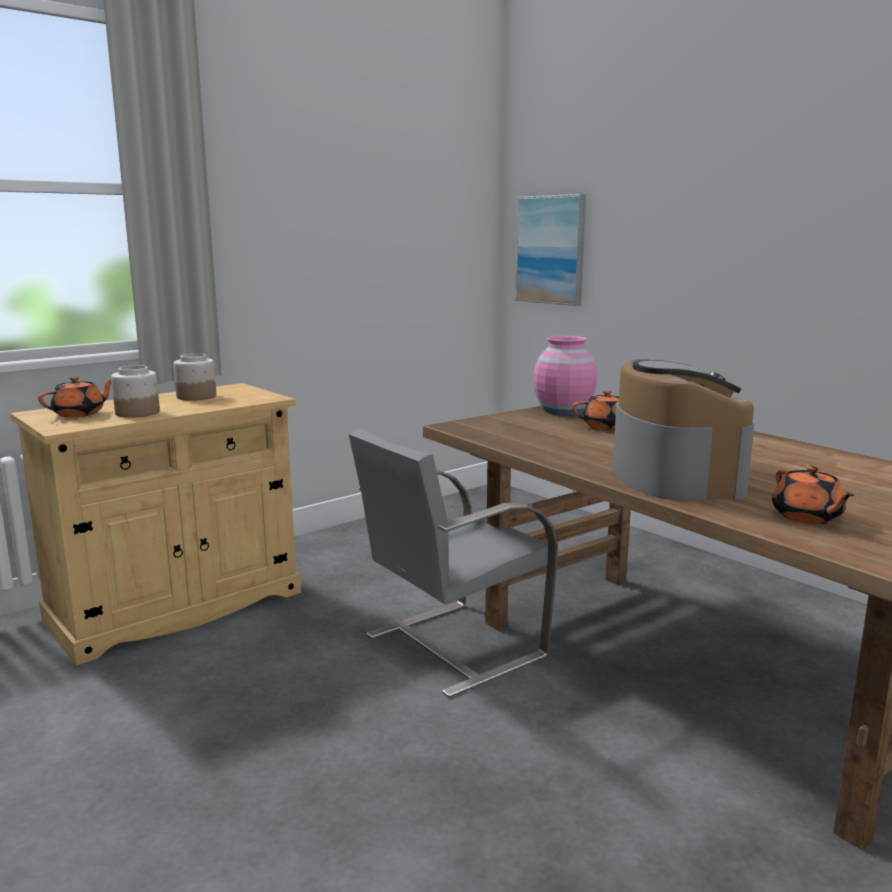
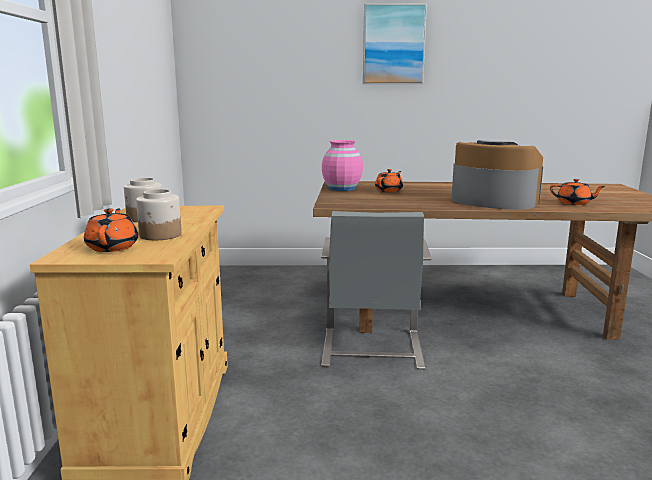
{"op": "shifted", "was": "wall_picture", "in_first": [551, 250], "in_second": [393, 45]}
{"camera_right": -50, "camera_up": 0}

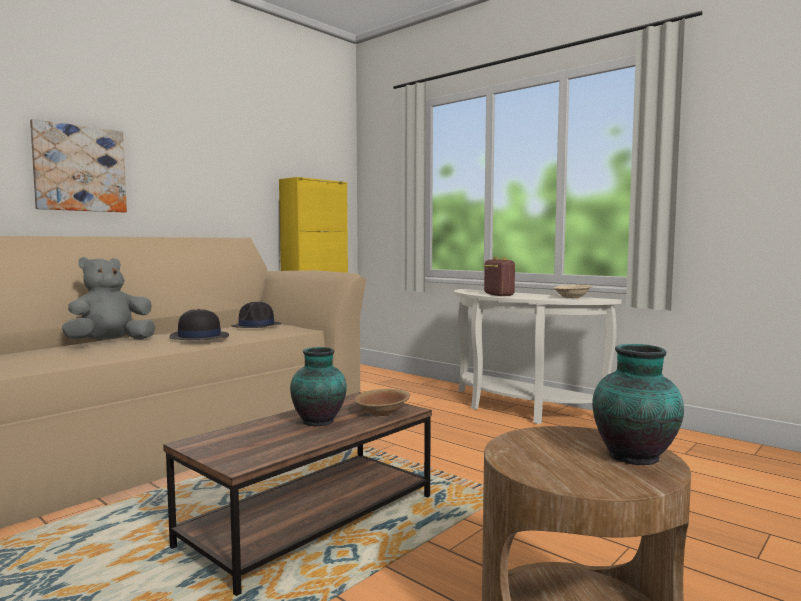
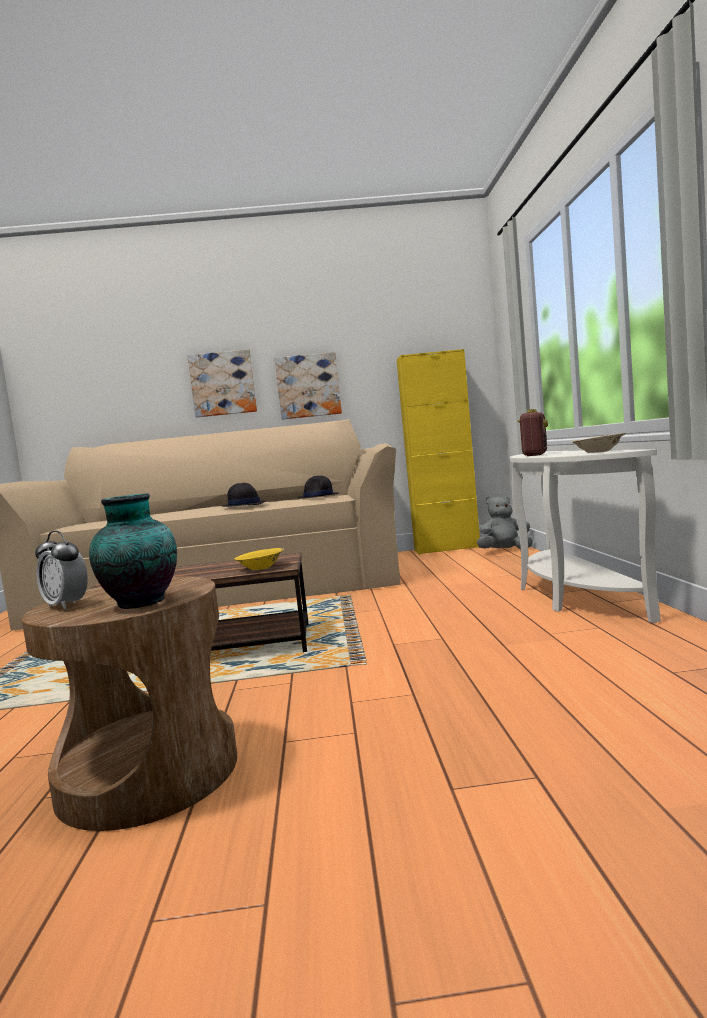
{"op": "new", "now": "bedside_clock", "in_second": [66, 605]}
{"op": "repainted", "was": "brown-coloured_serving_bowl", "now": "yellow_serving_bowl", "in_first": [382, 413], "in_second": [261, 568]}
{"op": "new", "now": "wall_picture", "in_second": [308, 386]}
{"op": "shifted", "was": "gray_soft_toy", "in_first": [110, 342], "in_second": [505, 550]}
{"op": "gone", "was": "flower_vase", "in_first": [320, 422]}
{"camera_right": 45, "camera_up": 0}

########################################

# AIM OF THE TASK:
I would like the number of lines in the material above that contain the string "shifted", with no other words in the reply.

# OUTPUT OF THE TASK:
2